Myzozoa is a grouping of specific phyla within Alveolata, that either feed through myzocytosis, or were ancestrally capable of feeding through myzocytosis.

Many protozoan orders are included within Myzozoa.

It is sometimes described as a phylum, containing the major subphyla Dinozoa and Apicomplexa, plus minor subphyla.

The term Myzozoa superseded the previous term "Miozoa", by the same authority, and gave a slightly altered meaning.

Phyla
Within Myzozoa, there are around four phyla:

Apicomplexa – parasitic protozoa that lack axonemal locomotive structures except in gametes
Dinoflagellates – mostly marine flagellates many of which have chloroplasts
Chromerida – a marine phylum of photosynthetic protozoa
Perkinsozoa

The term/group Myzozoa was not considered in a resolution of protist groups by Adl et al. 2012. Strict taxonomy only considers common traits possessed by all organisms of the group. Some organisms within each of the component groups of Myzozoa have lost the ability for Myzocytosis. Further, as taxonomy pays no account of molecular phylogeny, one current classification has all alveolate taxa other than apicomplexans, ciliates and dinoflagellates, named under the grab bag term "Protalveolata". The difficulty of placing very early dinozoans either within or outside the group "dinoflagellates" continues to favour classifications such as Protalveolata, as does the potential polyphyly between the two genera of "colpodellids" Voromonas and Colpodella.

Evolution
The most closely related large clade to the myzozoans are the ciliates.
Both of these groups of organisms – unlike the majority of eukaryotes studied to date – seem to have a linear mitochondrial genome.

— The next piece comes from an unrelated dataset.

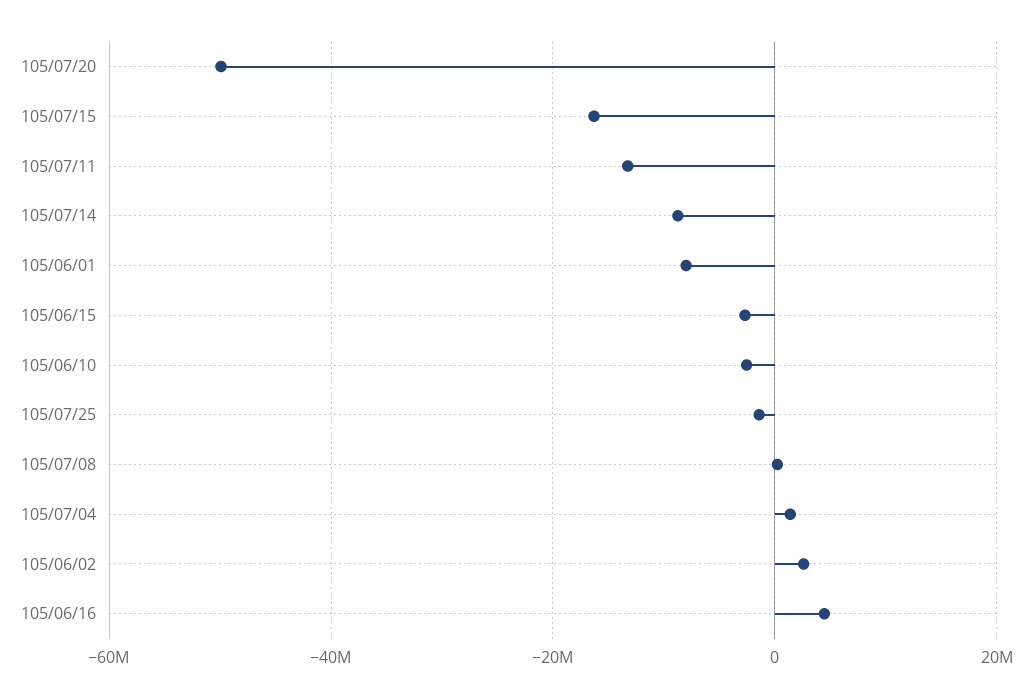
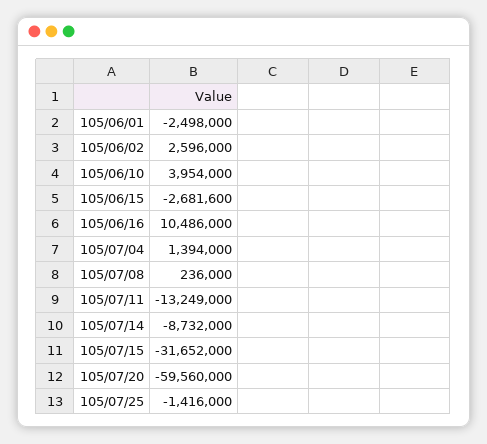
105/07/20: -50000000 -> -59560000
105/07/15: -16000000 -> -31652000
105/06/01: -8000000 -> -2498000
105/06/10: -2000000 -> 3954000
105/06/16: 4000000 -> 10486000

Most other eukaryotes that have had their mitochondrial genomes examined have circular genomes. However, the taxonomic term Myzozoa specifically excludes ciliates which are rather under the higher taxonomic rank Alveolata. Thus, Alveoata includes two large groups: Myzozoa and Ciliophora  plus the smaller groups discussed above.

All Myzozoa appears to have evolved from an ancestor that possessed plastids, required through endosymbiosis.

The branching order within both Myzozoa and Protalveolata, is only partly understood. Three groups – the Colpodellids, Chromerida and the Apicomplexa – appear to be sister clades. Three other groups – the Perkinsids, Syndiniales and Oxyrrhis are distantly related to the dinoflagellates.

Notes

Perkinsus marinus and the Apicomplexa both have histones while the dinoflagellates appear to have lost theirs.

Chromerida are ancestrally myzocytotic, on the basis of evidence for myzocytosis by the chromerid Vitrella brassicaformis.